*** TASK INPUT ***

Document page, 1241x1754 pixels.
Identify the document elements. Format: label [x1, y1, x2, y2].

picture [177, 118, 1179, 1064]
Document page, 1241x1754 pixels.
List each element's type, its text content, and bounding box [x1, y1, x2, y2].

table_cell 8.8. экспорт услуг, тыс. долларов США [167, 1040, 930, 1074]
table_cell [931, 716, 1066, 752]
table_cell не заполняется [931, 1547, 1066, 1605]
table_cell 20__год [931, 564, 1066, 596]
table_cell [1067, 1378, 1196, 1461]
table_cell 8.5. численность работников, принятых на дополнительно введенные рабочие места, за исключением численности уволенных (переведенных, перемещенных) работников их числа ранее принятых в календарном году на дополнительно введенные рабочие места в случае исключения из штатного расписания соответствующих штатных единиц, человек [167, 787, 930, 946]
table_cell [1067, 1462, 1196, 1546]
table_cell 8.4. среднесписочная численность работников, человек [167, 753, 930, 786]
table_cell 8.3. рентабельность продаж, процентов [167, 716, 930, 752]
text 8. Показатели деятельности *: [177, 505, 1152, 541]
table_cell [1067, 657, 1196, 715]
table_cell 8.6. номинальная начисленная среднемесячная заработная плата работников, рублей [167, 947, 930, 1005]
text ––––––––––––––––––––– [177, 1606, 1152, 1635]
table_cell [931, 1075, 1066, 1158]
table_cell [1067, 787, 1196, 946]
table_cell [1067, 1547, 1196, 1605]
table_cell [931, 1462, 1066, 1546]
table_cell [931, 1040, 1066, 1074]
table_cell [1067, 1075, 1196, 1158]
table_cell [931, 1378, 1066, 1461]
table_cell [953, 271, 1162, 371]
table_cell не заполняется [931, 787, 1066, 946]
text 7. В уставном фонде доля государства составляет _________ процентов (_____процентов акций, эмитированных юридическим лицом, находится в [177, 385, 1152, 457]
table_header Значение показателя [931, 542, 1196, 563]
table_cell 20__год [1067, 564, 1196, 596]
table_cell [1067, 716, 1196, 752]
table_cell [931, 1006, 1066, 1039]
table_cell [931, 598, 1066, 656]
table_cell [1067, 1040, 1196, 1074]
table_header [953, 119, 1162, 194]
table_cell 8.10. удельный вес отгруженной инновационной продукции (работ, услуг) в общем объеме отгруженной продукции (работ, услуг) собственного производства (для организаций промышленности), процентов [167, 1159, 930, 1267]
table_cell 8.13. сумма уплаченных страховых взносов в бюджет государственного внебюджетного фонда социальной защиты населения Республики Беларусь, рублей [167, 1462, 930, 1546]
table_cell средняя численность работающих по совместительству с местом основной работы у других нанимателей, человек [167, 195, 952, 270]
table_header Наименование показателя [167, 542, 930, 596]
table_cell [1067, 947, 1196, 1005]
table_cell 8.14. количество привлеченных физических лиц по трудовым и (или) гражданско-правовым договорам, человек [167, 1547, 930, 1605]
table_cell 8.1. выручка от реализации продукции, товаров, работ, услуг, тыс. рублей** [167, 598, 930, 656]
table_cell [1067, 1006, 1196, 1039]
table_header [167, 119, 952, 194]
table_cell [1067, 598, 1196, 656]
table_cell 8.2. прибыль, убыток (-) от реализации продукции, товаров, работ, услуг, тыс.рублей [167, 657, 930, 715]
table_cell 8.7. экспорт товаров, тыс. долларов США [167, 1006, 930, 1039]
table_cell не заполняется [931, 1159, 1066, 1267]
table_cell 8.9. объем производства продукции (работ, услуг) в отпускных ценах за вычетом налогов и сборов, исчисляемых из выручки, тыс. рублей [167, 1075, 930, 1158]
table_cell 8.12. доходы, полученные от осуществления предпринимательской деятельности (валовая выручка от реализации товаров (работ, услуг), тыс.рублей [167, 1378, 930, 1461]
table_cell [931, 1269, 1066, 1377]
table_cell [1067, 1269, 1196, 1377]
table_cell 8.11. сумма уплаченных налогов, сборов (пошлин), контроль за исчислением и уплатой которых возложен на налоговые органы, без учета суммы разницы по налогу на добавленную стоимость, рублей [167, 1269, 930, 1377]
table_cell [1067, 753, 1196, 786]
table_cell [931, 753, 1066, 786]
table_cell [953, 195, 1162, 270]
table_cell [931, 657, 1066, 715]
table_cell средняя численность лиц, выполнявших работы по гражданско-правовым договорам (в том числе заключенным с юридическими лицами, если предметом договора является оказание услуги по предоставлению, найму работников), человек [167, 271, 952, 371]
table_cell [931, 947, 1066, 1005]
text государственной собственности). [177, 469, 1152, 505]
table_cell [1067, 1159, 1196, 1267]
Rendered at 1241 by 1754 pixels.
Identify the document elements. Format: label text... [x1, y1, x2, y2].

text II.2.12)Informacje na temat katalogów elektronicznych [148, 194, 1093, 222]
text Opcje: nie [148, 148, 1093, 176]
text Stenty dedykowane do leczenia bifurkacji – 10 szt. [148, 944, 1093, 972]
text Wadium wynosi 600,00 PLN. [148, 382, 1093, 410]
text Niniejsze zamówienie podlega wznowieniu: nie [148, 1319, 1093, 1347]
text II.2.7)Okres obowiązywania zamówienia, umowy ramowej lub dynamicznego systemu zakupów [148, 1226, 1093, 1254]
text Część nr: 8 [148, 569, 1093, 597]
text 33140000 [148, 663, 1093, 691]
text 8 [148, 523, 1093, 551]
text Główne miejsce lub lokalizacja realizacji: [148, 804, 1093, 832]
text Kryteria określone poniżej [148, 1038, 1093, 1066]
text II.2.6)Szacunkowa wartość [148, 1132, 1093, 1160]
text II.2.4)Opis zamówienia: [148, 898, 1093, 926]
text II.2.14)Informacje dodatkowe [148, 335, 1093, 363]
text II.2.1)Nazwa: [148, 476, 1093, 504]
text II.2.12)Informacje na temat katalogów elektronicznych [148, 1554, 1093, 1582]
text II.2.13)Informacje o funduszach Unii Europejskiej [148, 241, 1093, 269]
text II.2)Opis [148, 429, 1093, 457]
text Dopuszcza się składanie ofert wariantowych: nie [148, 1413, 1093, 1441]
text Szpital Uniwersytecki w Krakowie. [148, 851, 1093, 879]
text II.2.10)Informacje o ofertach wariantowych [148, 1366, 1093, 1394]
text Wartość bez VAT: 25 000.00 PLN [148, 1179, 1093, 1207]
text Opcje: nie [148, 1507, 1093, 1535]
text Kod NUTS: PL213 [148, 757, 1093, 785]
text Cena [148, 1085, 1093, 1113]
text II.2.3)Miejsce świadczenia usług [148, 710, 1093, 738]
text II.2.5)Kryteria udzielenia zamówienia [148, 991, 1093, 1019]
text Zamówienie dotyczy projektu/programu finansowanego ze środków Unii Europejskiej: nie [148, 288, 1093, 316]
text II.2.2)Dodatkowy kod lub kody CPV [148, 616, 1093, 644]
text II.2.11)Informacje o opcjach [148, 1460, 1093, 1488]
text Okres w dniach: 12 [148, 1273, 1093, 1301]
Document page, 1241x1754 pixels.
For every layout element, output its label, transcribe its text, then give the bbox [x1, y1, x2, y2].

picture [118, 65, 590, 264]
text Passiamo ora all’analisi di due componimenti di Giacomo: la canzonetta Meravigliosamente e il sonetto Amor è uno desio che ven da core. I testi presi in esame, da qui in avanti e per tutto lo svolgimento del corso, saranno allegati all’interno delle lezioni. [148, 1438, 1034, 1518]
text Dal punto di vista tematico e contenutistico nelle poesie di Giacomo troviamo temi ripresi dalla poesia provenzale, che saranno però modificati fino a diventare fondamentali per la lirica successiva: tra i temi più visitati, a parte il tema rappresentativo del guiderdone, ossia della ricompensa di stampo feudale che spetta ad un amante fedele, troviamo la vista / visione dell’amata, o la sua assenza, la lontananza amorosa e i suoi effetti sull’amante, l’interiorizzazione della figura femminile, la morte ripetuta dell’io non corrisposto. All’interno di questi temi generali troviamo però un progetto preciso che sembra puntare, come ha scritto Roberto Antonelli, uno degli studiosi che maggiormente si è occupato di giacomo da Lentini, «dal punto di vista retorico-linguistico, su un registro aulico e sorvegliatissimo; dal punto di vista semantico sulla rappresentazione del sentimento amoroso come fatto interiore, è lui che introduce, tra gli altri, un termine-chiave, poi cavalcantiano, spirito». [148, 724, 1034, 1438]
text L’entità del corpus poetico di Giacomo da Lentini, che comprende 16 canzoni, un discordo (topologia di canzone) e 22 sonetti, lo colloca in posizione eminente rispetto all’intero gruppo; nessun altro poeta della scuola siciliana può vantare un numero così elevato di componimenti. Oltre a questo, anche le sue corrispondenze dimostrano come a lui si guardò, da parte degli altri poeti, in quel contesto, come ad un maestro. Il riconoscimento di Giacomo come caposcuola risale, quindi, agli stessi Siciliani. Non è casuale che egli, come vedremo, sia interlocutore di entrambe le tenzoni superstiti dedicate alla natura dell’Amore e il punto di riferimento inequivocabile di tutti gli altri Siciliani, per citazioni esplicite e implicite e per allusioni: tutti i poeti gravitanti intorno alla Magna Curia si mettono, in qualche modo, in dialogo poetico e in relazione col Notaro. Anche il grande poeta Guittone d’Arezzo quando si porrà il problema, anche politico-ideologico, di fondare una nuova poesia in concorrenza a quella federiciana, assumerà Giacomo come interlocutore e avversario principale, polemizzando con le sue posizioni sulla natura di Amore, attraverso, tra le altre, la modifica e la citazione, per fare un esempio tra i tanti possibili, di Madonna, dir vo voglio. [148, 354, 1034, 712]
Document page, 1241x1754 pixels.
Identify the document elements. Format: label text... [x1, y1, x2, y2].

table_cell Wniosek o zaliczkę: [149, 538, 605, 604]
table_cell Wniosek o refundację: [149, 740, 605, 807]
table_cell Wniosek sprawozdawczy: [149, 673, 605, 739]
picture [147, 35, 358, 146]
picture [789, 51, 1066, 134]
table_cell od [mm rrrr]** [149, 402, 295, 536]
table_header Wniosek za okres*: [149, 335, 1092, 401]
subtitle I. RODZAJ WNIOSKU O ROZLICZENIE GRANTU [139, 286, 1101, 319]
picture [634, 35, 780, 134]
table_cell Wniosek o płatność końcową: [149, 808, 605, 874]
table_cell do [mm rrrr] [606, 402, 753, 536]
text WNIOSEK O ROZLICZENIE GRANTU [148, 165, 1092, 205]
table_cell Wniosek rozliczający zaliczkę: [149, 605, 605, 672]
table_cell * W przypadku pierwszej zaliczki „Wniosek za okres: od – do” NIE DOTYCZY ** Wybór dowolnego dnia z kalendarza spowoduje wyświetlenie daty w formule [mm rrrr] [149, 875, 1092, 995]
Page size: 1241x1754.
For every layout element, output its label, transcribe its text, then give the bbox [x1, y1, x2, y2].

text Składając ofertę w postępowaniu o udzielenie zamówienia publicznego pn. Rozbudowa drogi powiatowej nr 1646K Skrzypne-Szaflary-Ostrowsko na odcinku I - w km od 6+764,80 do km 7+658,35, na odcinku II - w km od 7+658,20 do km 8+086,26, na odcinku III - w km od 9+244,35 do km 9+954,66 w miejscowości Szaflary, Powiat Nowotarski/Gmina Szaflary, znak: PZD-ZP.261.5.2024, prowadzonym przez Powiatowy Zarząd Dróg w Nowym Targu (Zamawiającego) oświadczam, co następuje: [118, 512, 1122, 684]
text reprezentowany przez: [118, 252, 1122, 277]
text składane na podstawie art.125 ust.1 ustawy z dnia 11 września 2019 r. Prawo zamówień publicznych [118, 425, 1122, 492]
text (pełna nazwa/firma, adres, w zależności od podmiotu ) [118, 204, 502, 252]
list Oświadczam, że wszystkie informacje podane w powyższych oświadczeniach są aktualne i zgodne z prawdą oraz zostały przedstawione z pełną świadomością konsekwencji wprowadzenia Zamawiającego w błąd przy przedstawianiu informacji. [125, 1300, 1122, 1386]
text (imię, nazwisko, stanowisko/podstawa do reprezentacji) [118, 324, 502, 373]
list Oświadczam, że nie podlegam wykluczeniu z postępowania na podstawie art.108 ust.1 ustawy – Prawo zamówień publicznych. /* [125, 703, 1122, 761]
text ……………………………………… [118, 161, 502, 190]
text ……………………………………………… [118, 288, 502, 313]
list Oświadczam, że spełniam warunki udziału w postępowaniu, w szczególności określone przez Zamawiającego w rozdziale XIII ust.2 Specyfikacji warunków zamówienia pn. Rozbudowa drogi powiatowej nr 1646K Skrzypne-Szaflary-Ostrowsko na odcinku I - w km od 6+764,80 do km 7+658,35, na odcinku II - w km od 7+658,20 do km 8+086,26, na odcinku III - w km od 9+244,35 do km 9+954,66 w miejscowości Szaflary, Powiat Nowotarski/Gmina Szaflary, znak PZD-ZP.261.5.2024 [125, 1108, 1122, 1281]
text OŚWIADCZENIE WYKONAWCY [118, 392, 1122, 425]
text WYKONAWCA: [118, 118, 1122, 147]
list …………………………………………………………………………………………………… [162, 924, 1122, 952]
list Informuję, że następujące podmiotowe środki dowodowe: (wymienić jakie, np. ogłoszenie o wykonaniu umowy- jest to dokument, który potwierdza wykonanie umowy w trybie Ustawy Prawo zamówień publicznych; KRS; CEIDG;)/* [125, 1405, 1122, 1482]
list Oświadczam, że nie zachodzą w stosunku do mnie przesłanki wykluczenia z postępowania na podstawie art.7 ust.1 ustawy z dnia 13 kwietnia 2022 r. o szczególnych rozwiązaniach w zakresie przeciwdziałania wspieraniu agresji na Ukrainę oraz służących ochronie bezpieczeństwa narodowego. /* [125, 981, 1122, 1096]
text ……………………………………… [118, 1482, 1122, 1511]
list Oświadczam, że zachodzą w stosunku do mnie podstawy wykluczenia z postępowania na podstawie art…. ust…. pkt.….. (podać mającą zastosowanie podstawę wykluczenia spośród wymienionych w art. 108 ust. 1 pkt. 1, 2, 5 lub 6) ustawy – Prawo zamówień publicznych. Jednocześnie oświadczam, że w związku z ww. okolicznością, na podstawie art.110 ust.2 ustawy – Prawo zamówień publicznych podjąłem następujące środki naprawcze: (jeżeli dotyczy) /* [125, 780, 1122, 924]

***

* **DIRECTIONS**: Only lines that include "экспорт" are counted here. Give their number for the records above and add nothing.

* **WRITTEN RESPONSE**: 2